Transcriptome classification reveals molecular subtypes in psoriasis
- Equal contributors
1 Centre for Bioinformatics, Department of Informatics, School of Natural and Mathematical Sciences, King’s College London, Strand, London, WC2R 2LS, UK
2 St John’s Institute of Dermatology, Division of Genetics and Molecular Medicine, King’s College London, Tower Wing, Guy’s Hospital, Great Maze Pond, London, SE1 9RT, UK
3 Centre for Systems, Dynamics and Control, College of Engineering, Mathematics and Physical Science, University of Exeter, Exeter, EX4 4QF, UK
4 Department of Dermatology, School of Medicine, University of Michigan, Box 0932, Ann Arbor, MI 48109-0932, USA
5 Present address: Computational Genomics Unit, Institute of Agrobiotechnology, Centre for Research & Technology Hellas, Thessaloniki, Greece
6 Present address: Donnelly Centre for Cellular & Biomolecular Research, University of Toronto, 160 College Street, Toronto, ON, M5S 3E1, Canada
Citation and License
BMC Genomics 2012, 13:472 doi:10.1186/1471-2164-13-472Published: 12 September 2012
Psoriasis is an immune-mediated disease characterised by chronically elevated pro-inflammatory cytokine levels, leading to aberrant keratinocyte proliferation and differentiation. Although certain clinical phenotypes, such as plaque psoriasis, are well defined, it is currently unclear whether there are molecular subtypes that might impact on prognosis or treatment outcomes.

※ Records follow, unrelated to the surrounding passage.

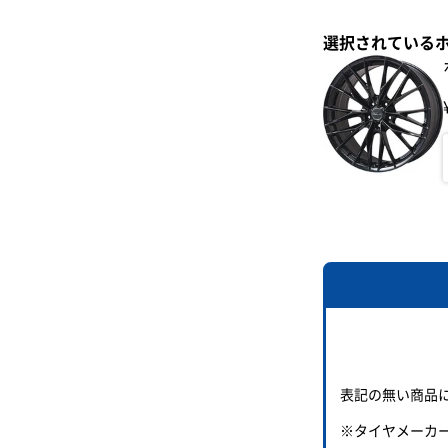
選択されている
表記の無い商品
※タイヤメーカ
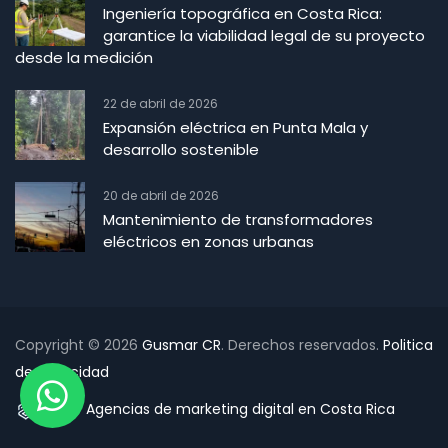
Ingeniería topográfica en Costa Rica:
garantice la viabilidad legal de su proyecto
desde la medición
22 de abril de 2026
Expansión eléctrica en Punta Mala y
desarrollo sostenible
20 de abril de 2026
Mantenimiento de transformadores
eléctricos en zonas urbanas
Copyright © 2026
Gusmar CR
. Derechos reservados.
Politica
de Privacidad
Agencias de marketing digital en Costa Rica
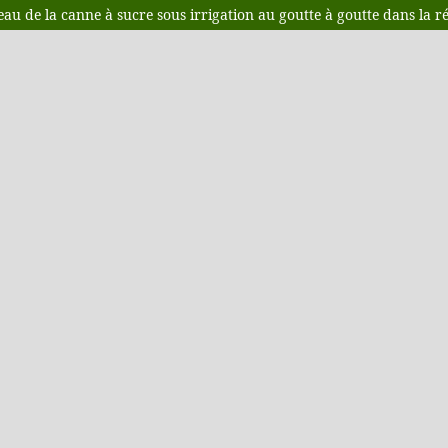
 l'eau de la canne à sucre sous irrigation au goutte à goutte dans l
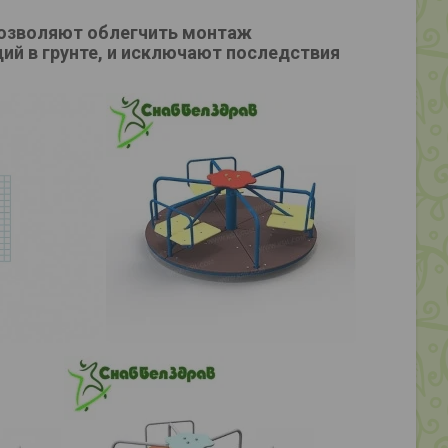
позволяют облегчить монтаж
ий в грунте, и исключают последствия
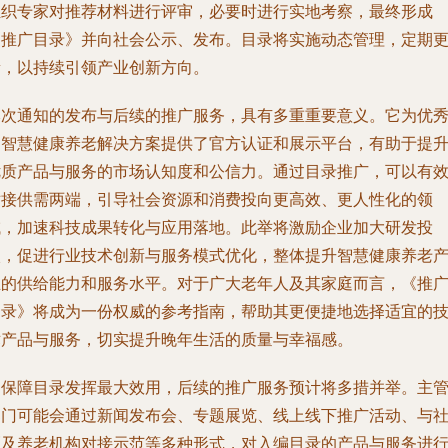
组织专家对推荐材料进行评审，必要时进行实地考察，最终形成
《推广目录》并向社会公示、发布。目录将实施动态管理，定期
新，以持续引领产业创新方向。
本次通知的发布与后续的推广服务，具有多重重要意义。它为优
的智慧健康养老解决方案提供了官方认证和展示平台，有助于提
优质产品与服务的市场认知度和公信力。通过目录推广，可以有
对接供需两端，引导社会资源和消费投向更高效、更人性化的领
域，加速科技成果转化与应用落地。此举将激励企业加大研发投
入，促进行业技术创新与服务模式优化，整体提升智慧健康养老
业的供给能力和服务水平。对于广大老年人及其家庭而言，《推
目录》将成为一份权威的参考指南，帮助其更便捷地选择适宜的
术产品与服务，切实提升晚年生活的质量与幸福感。
为保障目录发挥最大效用，后续的推广服务预计将多措并举。主
部门可能会通过新闻发布会、专题展览、线上线下推广活动、与
区及养老机构对接示范等多种形式，对入编目录的产品与服务进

We present a pipeline for patient stratification through a comprehensive analysis of gene expression in paired lesional and non-lesional psoriatic tissue samples, compared with controls, to establish differences in RNA expression patterns across all tissue types. Ensembles of decision tree predictors were employed to cluster psoriatic samples on the basis of gene expression patterns and reveal gene expression signatures that best discriminate molecular disease subtypes. This multi-stage procedure was applied to several published psoriasis studies and a comparison of gene expression patterns across datasets was performed.
Overall, classification of psoriasis gene expression patterns revealed distinct molecular sub-groups within the clinical phenotype of plaque psoriasis. Enrichment for TGFb and ErbB signaling pathways, noted in one of the two psoriasis subgroups, suggested that this group may be more amenable to therapies targeting these pathways. Our study highlights the potential biological relevance of using ensemble decision tree predictors to determine molecular disease subtypes, in what may initially appear to be a homogenous clinical group. The R code used in this paper is available upon request.